Another method that can help reduce both withdrawal symptoms and drug cravings is by using opioid replacement therapy. In this case, buprenorphine may be the better choice over methadone as buprenorphine does not produce the same euphoric effects but remains active in the bloodstream for a longer time. Buprenorphine may be safer to use because after a certain amount is taken, its effect diminishes.

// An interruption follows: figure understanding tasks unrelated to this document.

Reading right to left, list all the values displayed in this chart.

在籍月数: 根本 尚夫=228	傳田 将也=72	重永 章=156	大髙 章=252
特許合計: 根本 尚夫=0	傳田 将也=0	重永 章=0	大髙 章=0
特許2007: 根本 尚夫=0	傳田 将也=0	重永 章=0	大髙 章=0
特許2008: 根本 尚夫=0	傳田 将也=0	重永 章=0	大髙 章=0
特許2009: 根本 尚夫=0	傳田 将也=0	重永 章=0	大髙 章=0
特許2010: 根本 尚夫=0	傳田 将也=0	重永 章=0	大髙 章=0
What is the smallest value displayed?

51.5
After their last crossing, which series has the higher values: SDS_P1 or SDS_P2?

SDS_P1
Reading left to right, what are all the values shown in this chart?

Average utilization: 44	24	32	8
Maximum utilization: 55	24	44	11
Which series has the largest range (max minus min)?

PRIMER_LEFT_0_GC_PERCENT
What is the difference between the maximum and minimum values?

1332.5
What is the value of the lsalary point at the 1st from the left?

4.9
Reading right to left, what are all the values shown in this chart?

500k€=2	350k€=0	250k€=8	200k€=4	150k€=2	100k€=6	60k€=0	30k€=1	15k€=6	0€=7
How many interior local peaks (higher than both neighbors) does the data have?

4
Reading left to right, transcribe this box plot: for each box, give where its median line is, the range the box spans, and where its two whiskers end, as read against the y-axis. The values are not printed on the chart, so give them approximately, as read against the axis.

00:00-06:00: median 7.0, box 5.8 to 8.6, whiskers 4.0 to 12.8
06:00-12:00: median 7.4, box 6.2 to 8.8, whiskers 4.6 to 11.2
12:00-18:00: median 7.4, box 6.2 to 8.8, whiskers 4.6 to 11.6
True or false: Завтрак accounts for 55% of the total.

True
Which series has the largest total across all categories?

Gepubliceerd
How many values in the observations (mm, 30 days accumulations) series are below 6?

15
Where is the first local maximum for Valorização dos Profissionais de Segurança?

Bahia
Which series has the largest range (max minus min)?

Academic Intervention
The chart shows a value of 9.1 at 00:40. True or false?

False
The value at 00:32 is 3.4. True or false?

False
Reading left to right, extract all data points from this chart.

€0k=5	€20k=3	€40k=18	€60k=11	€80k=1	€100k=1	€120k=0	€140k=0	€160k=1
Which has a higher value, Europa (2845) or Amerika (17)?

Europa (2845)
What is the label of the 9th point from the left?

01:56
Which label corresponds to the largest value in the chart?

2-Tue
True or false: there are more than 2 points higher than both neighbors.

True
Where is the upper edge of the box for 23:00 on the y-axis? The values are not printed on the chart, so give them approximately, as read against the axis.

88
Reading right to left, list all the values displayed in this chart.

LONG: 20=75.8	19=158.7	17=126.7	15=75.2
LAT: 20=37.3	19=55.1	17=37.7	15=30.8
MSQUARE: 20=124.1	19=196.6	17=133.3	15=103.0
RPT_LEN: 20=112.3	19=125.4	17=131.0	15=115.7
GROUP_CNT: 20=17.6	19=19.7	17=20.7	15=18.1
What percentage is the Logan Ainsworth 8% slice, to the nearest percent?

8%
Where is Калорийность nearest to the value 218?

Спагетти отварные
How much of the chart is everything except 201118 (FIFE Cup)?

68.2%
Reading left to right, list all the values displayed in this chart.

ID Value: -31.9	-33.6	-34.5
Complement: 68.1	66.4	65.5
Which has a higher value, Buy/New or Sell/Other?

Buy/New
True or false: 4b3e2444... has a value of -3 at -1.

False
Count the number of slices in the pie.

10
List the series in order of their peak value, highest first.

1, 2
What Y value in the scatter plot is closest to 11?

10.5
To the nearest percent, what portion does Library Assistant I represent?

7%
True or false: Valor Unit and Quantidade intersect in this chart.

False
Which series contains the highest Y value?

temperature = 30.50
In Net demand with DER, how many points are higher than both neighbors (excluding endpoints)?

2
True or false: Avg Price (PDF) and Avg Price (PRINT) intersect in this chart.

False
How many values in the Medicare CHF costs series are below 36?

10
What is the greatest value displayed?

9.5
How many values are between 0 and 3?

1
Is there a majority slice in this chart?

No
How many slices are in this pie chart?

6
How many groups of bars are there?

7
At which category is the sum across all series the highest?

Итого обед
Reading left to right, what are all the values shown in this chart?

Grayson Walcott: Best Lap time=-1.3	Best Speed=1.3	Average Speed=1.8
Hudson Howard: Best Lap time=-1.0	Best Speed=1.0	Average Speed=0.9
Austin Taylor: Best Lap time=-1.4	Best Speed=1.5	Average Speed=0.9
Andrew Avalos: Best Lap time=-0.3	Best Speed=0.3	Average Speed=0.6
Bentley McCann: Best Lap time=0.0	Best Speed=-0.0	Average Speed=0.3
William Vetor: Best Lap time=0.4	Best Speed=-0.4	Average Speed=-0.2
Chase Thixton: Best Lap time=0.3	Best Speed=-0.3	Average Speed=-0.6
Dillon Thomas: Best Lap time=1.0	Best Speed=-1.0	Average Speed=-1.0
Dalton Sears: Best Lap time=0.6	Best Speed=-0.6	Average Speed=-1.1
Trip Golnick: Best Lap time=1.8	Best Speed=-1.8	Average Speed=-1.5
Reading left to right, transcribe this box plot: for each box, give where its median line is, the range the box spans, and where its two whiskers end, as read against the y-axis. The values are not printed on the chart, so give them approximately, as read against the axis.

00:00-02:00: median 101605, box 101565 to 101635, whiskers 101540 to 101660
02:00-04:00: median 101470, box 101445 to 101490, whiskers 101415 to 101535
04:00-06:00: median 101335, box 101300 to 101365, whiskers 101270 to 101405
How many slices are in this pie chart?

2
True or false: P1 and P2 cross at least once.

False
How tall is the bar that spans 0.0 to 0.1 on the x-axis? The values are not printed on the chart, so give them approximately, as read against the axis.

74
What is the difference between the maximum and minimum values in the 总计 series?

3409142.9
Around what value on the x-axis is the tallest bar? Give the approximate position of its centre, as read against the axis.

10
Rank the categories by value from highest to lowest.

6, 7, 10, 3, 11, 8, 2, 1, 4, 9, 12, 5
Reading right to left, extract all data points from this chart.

Oxycodone may have been completely taken out from an individual’s system after a successful detoxification and opioid replacement therapy. But the treatment for the individual does not stop there. More than getting rid of the bad effects which oxycodone had in the body is to also start a reconstructing program wherein psychological therapy may be needed.

Life after oxycodone may not be easy. Such therapy does not only involve having to meet up with a psychiatrist or psychologist, but also the rehabilitation of the individual in reconnecting with the outside world.

The cause of oxycodone abuse in individuals may vary. This may be brought about by some family issues or peer pressure. But whatever may be their reason, it has possibly strained relationships among the people they love. Despite the difficulties, the family members and friends of recovering addicts should continuously show their support and love and let the individuals feel that they are very much welcomed and that they are being accepted in whatever circumstances they may have undergone.

Not all people who have undergone detoxification may have been successful in recovering completely. But for those who were able to get over with the drug and are still undergoing therapy, the horrors of their past may continue to haunt them as long as they live without the support of their families and friends.